Thursday, November 15, 2007

Spaghetti and Loneliness




One of my favorite authors, Haruki Murakami,has finally gone on record -- to the Harvard Book Review -- about what I think is one of my favorite short stories in quite some time. As you might imagine, most of the world thinks it "plotless."


(To which I say: does your life have a plot? Or even a given day, really?)

Anyway, enjoy. (Hopefully)

PS: The story is here:

http://graphics.cs.cmu.edu/people/efros/personal/murakami.txt


JB: I'd like to talk about your story from the New Yorker, "The Year of Spaghetti," and the different things that spaghetti means in your work.

HM: I wrote that story more than twenty years ago, when I was much younger. I was in my early thirties at the time. That is one of my favorite stories. I remember how it was when I wrote it. I like spaghetti myself, very much. And I lived in Italy for a couple of years, so I ate spaghetti every day, as a meal. I just wanted to write some story about spaghetti, about making spaghetti every day. It's just an idea. And when I remember cooking spaghetti I remember other things, what happened as I was cooking spaghetti. It's strange, but many things can happen when you are cooking spaghetti. I don't know why.

JB: The Wind-Up Bird Chronicle also begins with someone cooking spaghetti.

HM: Yes, that's right. The same thing. I cook myself, and I cook spaghetti very often. And it takes time to boil the water, so many things happen.

JB: It's funny that both of them are about cooking spaghetti and being interrupted.
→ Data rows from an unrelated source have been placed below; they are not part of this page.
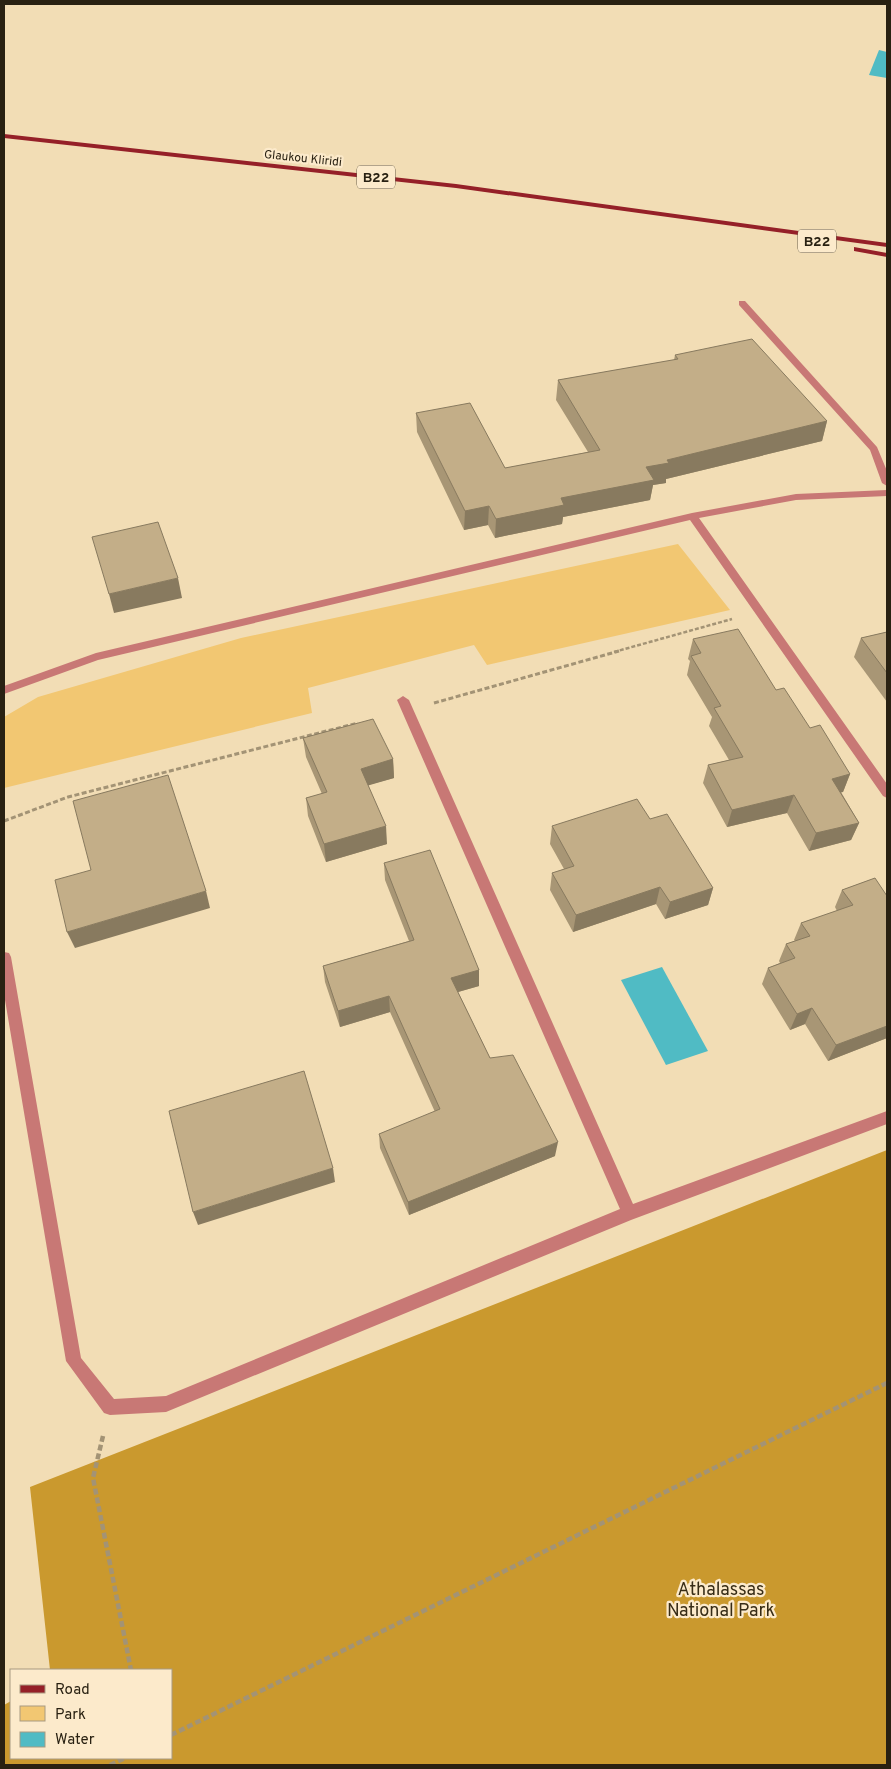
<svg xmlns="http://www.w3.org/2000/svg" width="891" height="1769" viewBox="0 0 891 1769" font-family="Overpass,sans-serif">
  <rect width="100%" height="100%" fill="#f2ddb5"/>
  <!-- green -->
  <path fill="#f2c772" d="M678,544L730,610L487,665L474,645L308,688L312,713L4,788V717L38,697L241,638Z"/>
  <!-- forest -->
  <path fill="#ca992e" d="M887,1150V1765H4V1705L11,1701V1758H171V1670H50L30,1487Z"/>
  <!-- water -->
  <g fill="#50bbc4">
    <path d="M879,50L887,52V78L869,75Z"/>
    <path d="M662,967L708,1051L666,1065L621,980Z"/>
  </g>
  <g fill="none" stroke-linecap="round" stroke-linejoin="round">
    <!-- path-far2 -->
    <path stroke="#a39375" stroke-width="2.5" stroke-dasharray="4 2" stroke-linecap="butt" d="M614,652L732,619"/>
    <!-- path-far1 -->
    <g stroke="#a39375" stroke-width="3" stroke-dasharray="5 2.5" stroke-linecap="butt">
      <path d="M434,703L619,651"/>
      <path d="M4,821L68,797L358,723"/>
    </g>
    <!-- path -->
    <g stroke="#a39375" stroke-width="4.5" stroke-dasharray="6 3" stroke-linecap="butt">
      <path d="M103,1436L93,1478L131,1670"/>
      <path d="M171,1735L887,1383"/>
      <path d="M110,1765L125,1758"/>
    </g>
    <!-- minor -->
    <g fill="#c87875" fill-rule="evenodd">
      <path d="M739,301H745L877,447L887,471V486L882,483L870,450L739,305Z"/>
      <path d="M887,490V496L796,500L699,518L887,784V798L883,796L690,520L98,660L4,694V686L96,653L692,513L796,494Z"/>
      <path d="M403,696L409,700L633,1204L887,1111V1124L631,1220L166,1412L110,1415L104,1413L66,1361L4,994V952L9,953L11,957L81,1358L114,1399L166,1396L620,1209L397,700Z"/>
    </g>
    <!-- major -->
    <g fill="#952028" fill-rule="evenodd">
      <path d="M4,134L456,184L887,243V247L456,188L4,138Z"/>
      <path d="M854,247L887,253V257L854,251Z"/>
    </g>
  </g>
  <!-- wall -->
  <g fill="#a89675">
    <path d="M675,355L827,421L822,441L666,479V483L653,485L650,500L563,517L562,524L495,538L488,525L464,530L417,432L416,413L505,468L588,452L556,400L558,380L674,360Z"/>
    <path d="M887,632V702L854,657L861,638Z"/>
    <path d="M693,639L776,690L850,774L843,792H841L859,823L851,840L809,851L787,813L727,827L703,783L708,765L729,760L709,726L712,717L687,675L690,661L688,659Z"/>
    <path d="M303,738L393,759L394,778L368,785L387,844L326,862L308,816L306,798L322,794L306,757Z"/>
    <path d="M650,819L713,888L708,905L665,919L656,904L573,932L550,890L552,873L564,869L550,844L552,826Z"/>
    <path d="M384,863L479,970V986L458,992L490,1058L555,1156L409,1215L380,1148L379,1134L435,1112L390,1012L340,1027L325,982L323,966L409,941L385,880Z"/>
    <path d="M875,878L887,1038L828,1061L805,1024L790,1030L762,984L768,968L780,963L779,961L786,944L795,941L794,940L801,923L837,911L835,907L842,890Z"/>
  </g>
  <!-- shaded-wall -->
  <g fill="#887a5f">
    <path d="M827,421L822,441L666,479V483L653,485L650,500L563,517L562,524L495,538L496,519L561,498L667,460Z"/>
    <path d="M489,506L488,525L464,530L465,511Z"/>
    <path d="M178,578L182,598L114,613L109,594Z"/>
    <path d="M393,759L394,778L363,787L361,769Z"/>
    <path d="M850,774L843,792L825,797L832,779Z"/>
    <path d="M794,795L787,813L727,827L732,810Z"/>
    <path d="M859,823L851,840L809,851L816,833Z"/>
    <path d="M386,826L387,844L326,862L324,844Z"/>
    <path d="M660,887L656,904L573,932L576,915Z"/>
    <path d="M713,888L708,905L665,919L670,902Z"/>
    <path d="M206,891L210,908L75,948L67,932Z"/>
    <path d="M479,970V986L451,994V978Z"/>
    <path d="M389,996L390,1012L340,1027L338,1011Z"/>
    <path d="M812,1008L805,1024L790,1030L797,1014Z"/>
    <path d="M887,1026V1038L828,1061L836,1045Z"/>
    <path d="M558,1142L555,1156L409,1215L408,1202Z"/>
    <path d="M333,1168L335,1182L198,1225L193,1212Z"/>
  </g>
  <!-- building -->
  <g fill="#c3ae88" stroke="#887a5f">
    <path d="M752,339L827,421L667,460L669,463L646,467L654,480L561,498L564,505L496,519L489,506L465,511L416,413L470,403L505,468L600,450L558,380L678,359L675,355Z"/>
    <path d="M158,522L178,578L109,594L92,537Z"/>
    <path d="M738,629L776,690L784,688L810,728L820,725L850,774L832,779L859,823L816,833L794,795L732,810L708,765L743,757L714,708L721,706L691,656L701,653L693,639Z"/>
    <path d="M887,632V673L861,638Z"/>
    <path d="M373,719L393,759L361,769L386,826L324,844L306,798L327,792L303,738Z"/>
    <path d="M168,775L206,891L67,932L55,880L91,870L73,801Z"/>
    <path d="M637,799L650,819L667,814L713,888L670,902L660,887L576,915L552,873L574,866L552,826Z"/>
    <path d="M430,850L479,970L451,978L490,1058L513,1055L558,1142L408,1202L379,1134L440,1109L389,996L338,1011L323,966L414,940L384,863Z"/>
    <path d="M875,878L887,896V1026L836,1045L812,1008L797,1014L768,968L795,958L786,944L810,936L801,923L853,905L842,890Z"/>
    <path d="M304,1071L333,1168L193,1212L169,1111Z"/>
  </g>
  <g text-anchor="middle" stroke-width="4.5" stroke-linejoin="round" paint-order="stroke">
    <!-- far-street labels -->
    <g font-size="12" fill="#292112" stroke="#fceacb">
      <text transform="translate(303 158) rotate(6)" y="4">Glaukou Kliridi</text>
    </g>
    <!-- shield labels -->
    <g fill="#fceacb" stroke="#685d4a" stroke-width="1">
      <rect x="357" y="165.5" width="38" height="23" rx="4"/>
      <rect x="798" y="229.5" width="38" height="23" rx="4"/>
    </g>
    <g font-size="14" font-weight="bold" fill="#292112">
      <text x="376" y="182">B22</text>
      <text x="817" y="246">B22</text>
    </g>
    <!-- near-park labels -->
    <g font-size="18" fill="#372c16" stroke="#fceacb">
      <text x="721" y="1595">Athalassas<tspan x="721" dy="21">National Park</tspan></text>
    </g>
  </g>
  <!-- border -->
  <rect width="891" height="1769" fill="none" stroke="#292112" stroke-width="10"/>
  <!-- legend -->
  <rect x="10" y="1669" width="162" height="90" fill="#fceacb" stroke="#a89a81"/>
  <rect x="20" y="1685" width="25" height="8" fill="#952028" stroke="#a89a81"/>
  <text x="55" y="1694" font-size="15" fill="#292112">Road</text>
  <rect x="20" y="1706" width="25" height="15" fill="#f2c772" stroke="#a89a81"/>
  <text x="55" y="1719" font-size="15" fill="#292112">Park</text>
  <rect x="20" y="1732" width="25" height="15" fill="#50bbc4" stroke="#a89a81"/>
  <text x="55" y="1744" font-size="15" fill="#292112">Water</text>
</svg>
HM: While you are cooking spaghetti, you think about many things. So many things happen in your mind while you are cooking spaghetti. And you are getting kind of philosophical while you are cooking spaghetti.

JB: In the story, spaghetti is also related to loneliness, and it's a similar scene in Wind-Up.

HM: Before I was married, I cooked spaghetti just for myself. It's a very lonely task, to cook spaghetti for yourself. So I think its kind of natural that you think about loneliness when you cook spaghetti for yourself. You know, when you're making a sandwich for yourself you don't think about loneliness so much. But when you cook spaghetti, it's different.

JB: Because of that waiting...

HM: That's right. And eating a sandwich by yourself is not so lonely, but eating spaghetti by yourself is different. You have to be conscious about your loneliness when you cook and when you eat spaghetti alone. It's a fact.